Balancing AI And Human Interaction On Social Media

Rodger Desai is the Founder and CEO of Prove.
Social media bots make up a sizable portion of internet traffic on the most prominent social media platforms; they are designed to mimic human users on a large scale, either partially or fully autonomously. Initially designed to make it easier for account owners to provide beneficial services like sports and weather updates for their followers, most bots in recent years have come to take on a new purpose.
Many social media platforms are now overrun by bots with malicious intentions: to spam, impersonate or scam. AI has only amplified the problem, and developing, training and deploying bots to mimic humans on social media has never been easier.
The purpose of social media platforms has evolved over the past twenty years to become hubs for information exchange and consumption rather than status updates and entertainment. This shift fostered a rapid rise of bad actors—empowered by algorithms, inflated engagement and now AI—to misinform, impersonate and manipulate the public. While our digital culture has changed, human engagement is still key to curating social media.
As users continue to flock to social media for news, current events and public discourse, their thoughts and beliefs must be reliably relayed and easily consumable. Social media platforms must develop the infrastructure to verify, moderate and use bots and automated content safety, as users cannot identify who is on the other side of the screen—a bot, a bad actor or a real person.
The Problem For Users
Improper verification systems result in a subpar user experience—one characterized by spam and irrelevant content—which directly affects a platform’s reputation and, thus, new sign-ups and retention. If platforms do not require identity verification for new accounts, users are burdened with increased due diligence to ensure both the content they consume and its publisher are human-made.
Consumers are beginning to overlook platforms whose verification systems are easily evaded by bots and bad actors or are pivoting to different platforms entirely, as seen with the influx of X users to Bluesky in recent weeks.
With increased responsibility placed on the user and preferential algorithmic treatment for bots, platforms that lack verification standards remove the “social” functions from social media. For these platforms to fulfill their intended purpose and develop thriving communities, users must be able to post authentically to their audiences with relevant results.
The Problem For Creators
New industries and income opportunities have formed out of the prominence of social media platforms, offering content creators new opportunities for growth, skill-building and community. However, for these networks to thrive, they must increase trust with their users and content creators.
Critics have rebuked social media platforms for allowing AI-powered bot spam in comments and replies. This impedes user engagement with the content and hampers creators’ ability to establish credibility and maintain a consistent audience.
Additionally, most of the profit made from content creation on social media is through advertising revenues. The influx of AI-powered bots on platforms like YouTube provides a false impression of popularity, with inflated engagement rates that are attractive to advertisers and directly affect human creators and audiences.

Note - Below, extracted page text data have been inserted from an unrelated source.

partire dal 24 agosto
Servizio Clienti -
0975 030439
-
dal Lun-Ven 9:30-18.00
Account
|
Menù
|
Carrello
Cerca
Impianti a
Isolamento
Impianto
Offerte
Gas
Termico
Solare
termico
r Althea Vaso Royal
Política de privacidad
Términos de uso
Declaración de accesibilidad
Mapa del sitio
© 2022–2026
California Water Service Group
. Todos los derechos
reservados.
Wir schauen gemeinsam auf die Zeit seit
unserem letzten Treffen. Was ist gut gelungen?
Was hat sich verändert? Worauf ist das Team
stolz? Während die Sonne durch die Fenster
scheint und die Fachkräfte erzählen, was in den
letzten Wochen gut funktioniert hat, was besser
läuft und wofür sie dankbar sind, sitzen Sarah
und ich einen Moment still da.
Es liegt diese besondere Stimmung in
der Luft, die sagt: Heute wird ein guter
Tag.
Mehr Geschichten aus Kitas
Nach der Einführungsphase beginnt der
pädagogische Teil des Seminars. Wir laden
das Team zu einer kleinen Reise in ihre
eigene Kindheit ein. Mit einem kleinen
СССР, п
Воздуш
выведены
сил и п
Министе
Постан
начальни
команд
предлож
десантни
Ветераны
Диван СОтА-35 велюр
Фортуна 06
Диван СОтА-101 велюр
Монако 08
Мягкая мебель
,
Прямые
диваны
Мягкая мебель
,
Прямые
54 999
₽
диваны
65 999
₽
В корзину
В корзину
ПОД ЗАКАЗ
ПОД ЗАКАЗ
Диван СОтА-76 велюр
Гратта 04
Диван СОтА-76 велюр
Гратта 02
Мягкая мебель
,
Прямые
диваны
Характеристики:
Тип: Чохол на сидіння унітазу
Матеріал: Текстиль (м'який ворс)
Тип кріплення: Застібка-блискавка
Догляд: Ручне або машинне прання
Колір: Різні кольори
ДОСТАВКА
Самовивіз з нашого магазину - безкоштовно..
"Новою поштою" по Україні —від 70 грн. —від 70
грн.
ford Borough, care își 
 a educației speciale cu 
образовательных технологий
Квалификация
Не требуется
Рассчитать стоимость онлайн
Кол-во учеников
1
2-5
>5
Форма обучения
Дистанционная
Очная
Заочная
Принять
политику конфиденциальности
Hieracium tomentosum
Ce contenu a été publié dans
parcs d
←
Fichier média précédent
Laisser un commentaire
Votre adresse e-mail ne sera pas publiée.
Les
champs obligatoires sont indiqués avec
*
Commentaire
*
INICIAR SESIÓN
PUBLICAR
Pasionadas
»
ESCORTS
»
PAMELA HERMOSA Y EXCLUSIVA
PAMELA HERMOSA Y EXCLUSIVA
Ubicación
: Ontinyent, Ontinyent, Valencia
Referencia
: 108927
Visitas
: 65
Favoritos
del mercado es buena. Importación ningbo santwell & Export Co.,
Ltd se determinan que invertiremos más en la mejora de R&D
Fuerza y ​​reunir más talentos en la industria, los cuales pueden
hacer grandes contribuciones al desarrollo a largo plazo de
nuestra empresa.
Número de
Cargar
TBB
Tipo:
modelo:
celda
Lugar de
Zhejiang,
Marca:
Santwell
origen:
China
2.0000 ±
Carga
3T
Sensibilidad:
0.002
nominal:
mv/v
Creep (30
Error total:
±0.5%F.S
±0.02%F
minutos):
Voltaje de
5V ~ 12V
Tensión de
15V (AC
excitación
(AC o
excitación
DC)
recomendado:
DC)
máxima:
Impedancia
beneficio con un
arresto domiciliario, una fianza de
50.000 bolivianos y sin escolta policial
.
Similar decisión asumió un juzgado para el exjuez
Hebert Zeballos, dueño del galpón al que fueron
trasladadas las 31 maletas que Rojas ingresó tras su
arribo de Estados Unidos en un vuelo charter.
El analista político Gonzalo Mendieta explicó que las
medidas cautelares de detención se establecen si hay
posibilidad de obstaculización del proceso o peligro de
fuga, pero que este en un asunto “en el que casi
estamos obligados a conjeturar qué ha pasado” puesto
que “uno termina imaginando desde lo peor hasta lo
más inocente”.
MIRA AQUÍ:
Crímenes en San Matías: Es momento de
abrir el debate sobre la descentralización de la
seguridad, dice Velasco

In some cases, automated accounts or human-operated accounts boosted by AI-driven engagement are given preferential advertising dollars over humans, which undercuts the principles of curation and authenticity needed for social media platforms.
Verified Bots
Authenticity from content creators and their audiences on these platforms is crucial for growing audiences, making profit and for advertisers to serve relevant content to their audiences. Although advanced in speed and scale, social media bots often fail to convincingly portray human behavior, making them easily identifiable as automated accounts and consequently dismissed as spam.
Without proper infrastructure to verify and authenticate new user identities, content posted by bots will never be held to the same standard for credibility as organic human content—even if no bad intent is detected. However, by implementing identity verification practices, social media platforms can confidently support the rapid onboarding of new users—both human and automated—and foster a safe community to engage, network and share information.

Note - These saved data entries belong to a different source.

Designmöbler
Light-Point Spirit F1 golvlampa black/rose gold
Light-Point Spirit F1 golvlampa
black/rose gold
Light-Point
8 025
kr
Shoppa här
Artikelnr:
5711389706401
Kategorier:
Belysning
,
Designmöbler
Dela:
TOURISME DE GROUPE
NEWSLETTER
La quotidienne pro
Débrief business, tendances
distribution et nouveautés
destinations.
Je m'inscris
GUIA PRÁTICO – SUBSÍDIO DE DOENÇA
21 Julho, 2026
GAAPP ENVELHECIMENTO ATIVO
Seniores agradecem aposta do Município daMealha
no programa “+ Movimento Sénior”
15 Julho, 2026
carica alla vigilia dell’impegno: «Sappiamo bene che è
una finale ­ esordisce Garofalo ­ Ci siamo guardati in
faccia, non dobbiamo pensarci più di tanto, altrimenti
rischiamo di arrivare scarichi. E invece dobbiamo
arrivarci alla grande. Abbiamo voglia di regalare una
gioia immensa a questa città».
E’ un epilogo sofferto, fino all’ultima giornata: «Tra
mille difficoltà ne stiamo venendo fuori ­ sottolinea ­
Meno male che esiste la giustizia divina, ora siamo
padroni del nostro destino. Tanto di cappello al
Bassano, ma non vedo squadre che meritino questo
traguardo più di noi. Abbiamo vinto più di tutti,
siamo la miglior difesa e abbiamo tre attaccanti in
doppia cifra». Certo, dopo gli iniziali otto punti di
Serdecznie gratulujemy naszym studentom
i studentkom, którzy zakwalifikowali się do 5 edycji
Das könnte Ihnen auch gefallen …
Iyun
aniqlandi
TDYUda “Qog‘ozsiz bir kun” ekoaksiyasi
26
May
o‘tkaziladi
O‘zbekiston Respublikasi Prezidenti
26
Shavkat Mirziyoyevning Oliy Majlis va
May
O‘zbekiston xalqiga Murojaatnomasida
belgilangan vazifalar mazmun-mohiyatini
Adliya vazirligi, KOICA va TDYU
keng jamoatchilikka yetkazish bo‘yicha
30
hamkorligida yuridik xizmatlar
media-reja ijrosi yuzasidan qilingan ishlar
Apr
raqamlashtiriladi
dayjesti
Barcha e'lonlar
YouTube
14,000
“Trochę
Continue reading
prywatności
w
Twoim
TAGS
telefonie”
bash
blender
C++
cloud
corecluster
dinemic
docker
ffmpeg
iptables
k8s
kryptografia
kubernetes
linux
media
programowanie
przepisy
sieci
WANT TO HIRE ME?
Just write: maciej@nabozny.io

To enhance authentication, platforms can link verified user identities to bot accounts pre-approved to interact on their behalf, reducing the stigma associated with automated accounts and the amount of spam on the platform entirely. This can add value to engagement such as likes and comments, ensuring that engagement reflects the real interaction behind the screen, eliminate falsified or inflated engagement from malicious bot accounts and enable creators to reduce time spent on the administrative elements of building their platforms.
Through device-based intelligence, like mobile and telecom signals, platforms can shift their identity verification practices from a user-effort-intensive onboarding step to a passive, ongoing process that is invisible on the user end. Since there is no silver bullet for completely eliminating fraud on public platforms, a secure, reliable content consumption experience is becoming a factor that increasingly attracts and retains consumers.
In a world where we are our own fact-checkers, linking verified user identities to automated social media accounts could increase trust between all parties interacting on social media platforms, assuring users that those they interact with are who they say they are and reducing concerns about impersonation, fraud and misrepresentation.
In tandem, increased trust between users can lead to increased engagement on the platform and enhanced platform credibility, solidifying its reputation as a safe, trustworthy platform. Adopting these practices not only ensures secure ongoing identity verification but also signals to users that these platforms embrace the technologies the public is excited about and are likely to transform the way we interact with each other online.